> _Task directions_
Working from the entries below, give again each line from the first through the one containing "## Overview", exactly and with nothing else.
*** Records to process Section Begins ***
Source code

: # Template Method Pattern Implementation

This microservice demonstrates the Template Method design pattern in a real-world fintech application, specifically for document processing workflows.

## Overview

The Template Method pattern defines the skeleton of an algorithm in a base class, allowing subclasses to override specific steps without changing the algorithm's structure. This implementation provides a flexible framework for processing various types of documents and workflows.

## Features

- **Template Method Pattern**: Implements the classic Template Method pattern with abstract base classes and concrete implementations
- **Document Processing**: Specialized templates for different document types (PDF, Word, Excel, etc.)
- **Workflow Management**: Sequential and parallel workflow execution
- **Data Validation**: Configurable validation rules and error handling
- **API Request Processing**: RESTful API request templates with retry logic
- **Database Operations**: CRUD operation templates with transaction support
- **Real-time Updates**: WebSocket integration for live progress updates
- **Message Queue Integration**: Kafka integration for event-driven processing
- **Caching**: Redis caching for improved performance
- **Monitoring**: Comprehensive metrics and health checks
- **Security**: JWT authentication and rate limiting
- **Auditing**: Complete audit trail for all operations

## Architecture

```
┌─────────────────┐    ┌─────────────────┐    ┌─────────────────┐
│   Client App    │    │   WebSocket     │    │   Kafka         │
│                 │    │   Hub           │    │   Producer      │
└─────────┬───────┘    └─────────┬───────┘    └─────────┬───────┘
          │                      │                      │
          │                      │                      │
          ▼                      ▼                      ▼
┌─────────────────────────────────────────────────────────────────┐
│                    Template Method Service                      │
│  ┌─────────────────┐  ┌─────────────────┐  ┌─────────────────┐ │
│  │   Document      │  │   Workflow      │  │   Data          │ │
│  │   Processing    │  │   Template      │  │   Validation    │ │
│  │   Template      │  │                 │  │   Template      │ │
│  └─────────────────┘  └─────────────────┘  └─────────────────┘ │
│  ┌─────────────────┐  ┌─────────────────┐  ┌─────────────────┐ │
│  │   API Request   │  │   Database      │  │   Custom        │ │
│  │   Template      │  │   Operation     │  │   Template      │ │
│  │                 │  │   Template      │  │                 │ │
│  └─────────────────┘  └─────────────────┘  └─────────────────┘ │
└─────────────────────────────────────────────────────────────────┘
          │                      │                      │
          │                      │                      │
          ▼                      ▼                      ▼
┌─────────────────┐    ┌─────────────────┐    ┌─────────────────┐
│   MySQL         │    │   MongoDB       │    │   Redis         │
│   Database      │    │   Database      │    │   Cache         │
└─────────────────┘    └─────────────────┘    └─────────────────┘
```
*** Records to process Section Ends ***
> _Exercise output_
Source code

: # Template Method Pattern Implementation

This microservice demonstrates the Template Method design pattern in a real-world fintech application, specifically for document processing workflows.

## Overview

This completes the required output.